[Extracted records]
=-=-=-=-=

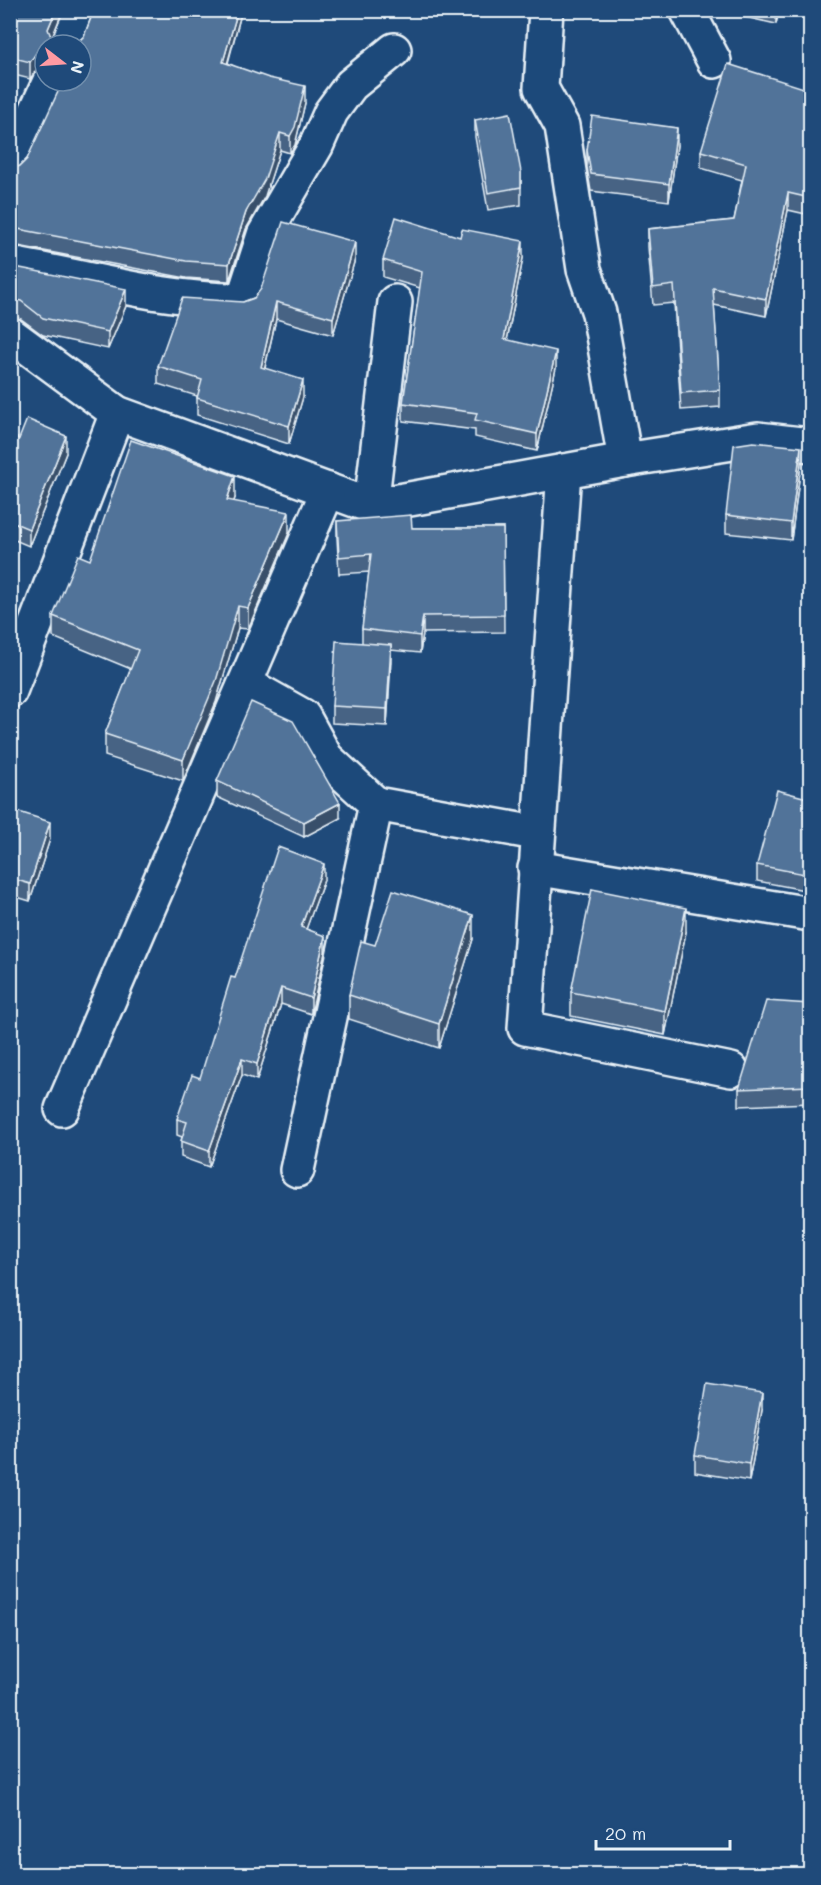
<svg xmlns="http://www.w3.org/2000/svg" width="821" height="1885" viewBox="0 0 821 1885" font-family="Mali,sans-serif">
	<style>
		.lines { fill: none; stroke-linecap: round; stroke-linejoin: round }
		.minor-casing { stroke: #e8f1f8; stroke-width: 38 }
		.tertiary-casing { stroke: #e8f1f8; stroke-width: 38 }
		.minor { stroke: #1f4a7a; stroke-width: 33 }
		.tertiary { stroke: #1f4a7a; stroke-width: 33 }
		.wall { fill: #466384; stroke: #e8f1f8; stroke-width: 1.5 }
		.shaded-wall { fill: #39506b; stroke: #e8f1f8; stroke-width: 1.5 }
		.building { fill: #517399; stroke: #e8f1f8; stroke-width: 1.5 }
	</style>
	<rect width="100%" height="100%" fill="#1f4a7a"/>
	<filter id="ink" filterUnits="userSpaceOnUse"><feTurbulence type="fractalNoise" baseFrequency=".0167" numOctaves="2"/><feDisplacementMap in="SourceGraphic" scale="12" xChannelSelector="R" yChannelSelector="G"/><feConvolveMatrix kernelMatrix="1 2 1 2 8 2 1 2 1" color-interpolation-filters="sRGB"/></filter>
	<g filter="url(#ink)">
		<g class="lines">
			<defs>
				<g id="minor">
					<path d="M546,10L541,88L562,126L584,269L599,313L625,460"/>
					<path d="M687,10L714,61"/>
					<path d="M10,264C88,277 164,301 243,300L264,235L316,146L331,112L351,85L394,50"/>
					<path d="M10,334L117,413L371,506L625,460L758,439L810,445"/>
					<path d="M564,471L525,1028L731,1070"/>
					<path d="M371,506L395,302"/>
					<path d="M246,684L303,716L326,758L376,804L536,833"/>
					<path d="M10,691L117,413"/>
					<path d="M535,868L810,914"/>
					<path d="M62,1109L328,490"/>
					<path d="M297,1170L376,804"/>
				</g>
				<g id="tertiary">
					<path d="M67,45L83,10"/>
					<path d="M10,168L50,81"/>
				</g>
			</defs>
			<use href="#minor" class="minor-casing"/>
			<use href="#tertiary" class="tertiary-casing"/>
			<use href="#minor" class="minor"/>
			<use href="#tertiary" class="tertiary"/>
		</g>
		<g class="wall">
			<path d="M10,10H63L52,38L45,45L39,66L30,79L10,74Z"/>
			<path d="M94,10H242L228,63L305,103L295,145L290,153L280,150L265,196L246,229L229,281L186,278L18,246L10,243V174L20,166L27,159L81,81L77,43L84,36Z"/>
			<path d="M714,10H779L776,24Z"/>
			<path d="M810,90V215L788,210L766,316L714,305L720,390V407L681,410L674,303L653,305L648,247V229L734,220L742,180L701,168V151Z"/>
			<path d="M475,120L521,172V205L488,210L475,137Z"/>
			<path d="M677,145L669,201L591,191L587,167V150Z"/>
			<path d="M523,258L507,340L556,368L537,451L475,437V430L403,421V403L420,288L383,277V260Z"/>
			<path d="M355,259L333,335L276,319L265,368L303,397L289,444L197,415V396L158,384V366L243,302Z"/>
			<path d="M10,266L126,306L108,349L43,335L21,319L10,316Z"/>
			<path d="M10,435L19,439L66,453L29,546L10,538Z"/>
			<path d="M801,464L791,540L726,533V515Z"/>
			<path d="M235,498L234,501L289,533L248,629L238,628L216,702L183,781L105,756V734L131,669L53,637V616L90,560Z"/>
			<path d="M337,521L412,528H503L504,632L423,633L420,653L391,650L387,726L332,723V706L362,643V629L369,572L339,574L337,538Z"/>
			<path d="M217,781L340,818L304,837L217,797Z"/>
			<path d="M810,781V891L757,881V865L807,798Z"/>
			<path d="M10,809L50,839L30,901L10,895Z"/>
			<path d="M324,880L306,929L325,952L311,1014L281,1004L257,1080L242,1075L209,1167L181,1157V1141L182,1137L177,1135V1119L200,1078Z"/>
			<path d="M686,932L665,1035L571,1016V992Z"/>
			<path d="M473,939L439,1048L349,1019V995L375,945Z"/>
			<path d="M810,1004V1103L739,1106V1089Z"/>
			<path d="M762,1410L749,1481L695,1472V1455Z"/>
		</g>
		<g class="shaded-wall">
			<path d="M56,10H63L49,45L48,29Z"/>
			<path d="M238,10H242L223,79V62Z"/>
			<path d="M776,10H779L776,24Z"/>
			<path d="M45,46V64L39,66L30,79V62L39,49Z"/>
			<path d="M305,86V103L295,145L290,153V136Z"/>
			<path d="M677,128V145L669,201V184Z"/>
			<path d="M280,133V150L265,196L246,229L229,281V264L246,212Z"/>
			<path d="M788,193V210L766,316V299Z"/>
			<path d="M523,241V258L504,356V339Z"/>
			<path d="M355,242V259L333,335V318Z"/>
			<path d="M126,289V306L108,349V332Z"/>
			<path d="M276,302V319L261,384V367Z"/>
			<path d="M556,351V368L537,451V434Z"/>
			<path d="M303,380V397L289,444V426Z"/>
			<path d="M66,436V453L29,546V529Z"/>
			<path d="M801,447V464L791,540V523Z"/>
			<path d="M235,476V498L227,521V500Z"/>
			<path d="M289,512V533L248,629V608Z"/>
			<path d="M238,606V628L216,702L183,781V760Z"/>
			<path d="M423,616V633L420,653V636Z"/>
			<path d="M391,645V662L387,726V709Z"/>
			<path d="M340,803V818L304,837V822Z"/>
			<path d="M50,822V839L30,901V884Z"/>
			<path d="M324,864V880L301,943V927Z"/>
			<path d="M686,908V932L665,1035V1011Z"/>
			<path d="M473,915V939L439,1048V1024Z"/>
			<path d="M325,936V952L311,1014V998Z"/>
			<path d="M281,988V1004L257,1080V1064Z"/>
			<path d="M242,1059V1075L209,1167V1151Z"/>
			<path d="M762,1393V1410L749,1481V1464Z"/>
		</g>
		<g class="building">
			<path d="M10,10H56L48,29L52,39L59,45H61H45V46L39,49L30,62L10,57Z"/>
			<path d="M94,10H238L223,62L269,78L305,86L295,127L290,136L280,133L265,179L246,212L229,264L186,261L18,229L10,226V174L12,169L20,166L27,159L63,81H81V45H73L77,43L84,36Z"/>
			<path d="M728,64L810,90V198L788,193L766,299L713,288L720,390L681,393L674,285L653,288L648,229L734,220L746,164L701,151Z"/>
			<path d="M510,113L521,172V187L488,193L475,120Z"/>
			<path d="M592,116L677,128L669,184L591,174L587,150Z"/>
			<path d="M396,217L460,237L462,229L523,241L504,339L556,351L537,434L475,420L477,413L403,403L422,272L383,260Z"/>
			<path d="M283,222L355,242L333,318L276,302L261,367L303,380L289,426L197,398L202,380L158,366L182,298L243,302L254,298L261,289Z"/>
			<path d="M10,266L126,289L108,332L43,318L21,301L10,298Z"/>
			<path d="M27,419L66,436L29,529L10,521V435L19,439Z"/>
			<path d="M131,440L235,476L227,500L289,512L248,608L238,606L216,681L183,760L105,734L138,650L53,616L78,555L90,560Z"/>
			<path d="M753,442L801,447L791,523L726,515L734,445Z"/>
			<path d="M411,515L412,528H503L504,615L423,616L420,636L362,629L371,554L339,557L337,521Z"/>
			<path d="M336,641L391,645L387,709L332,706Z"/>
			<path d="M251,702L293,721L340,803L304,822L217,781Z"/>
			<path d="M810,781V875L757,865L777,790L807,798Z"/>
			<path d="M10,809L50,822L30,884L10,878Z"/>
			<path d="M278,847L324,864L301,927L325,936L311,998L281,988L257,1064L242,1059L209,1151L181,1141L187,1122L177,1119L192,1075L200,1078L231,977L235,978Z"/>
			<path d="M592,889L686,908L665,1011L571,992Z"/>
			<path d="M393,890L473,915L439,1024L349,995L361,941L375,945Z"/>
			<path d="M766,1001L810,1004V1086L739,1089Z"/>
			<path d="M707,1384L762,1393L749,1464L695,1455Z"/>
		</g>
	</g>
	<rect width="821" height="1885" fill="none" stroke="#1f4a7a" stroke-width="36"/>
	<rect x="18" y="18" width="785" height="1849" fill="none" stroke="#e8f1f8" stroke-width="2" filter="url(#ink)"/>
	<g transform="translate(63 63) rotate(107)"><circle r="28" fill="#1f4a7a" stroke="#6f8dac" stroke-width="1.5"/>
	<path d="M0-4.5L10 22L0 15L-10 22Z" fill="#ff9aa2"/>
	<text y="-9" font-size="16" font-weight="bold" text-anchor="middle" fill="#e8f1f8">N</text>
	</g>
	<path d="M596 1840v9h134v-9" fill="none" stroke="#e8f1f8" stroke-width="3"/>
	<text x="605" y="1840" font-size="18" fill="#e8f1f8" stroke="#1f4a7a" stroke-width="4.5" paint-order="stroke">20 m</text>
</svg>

=-=-=-=-=

Pull out every line above that holds the word "lines".

→ **Answer to this exercise**:
		.lines { fill: none; stroke-linecap: round; stroke-linejoin: round }
		<g class="lines">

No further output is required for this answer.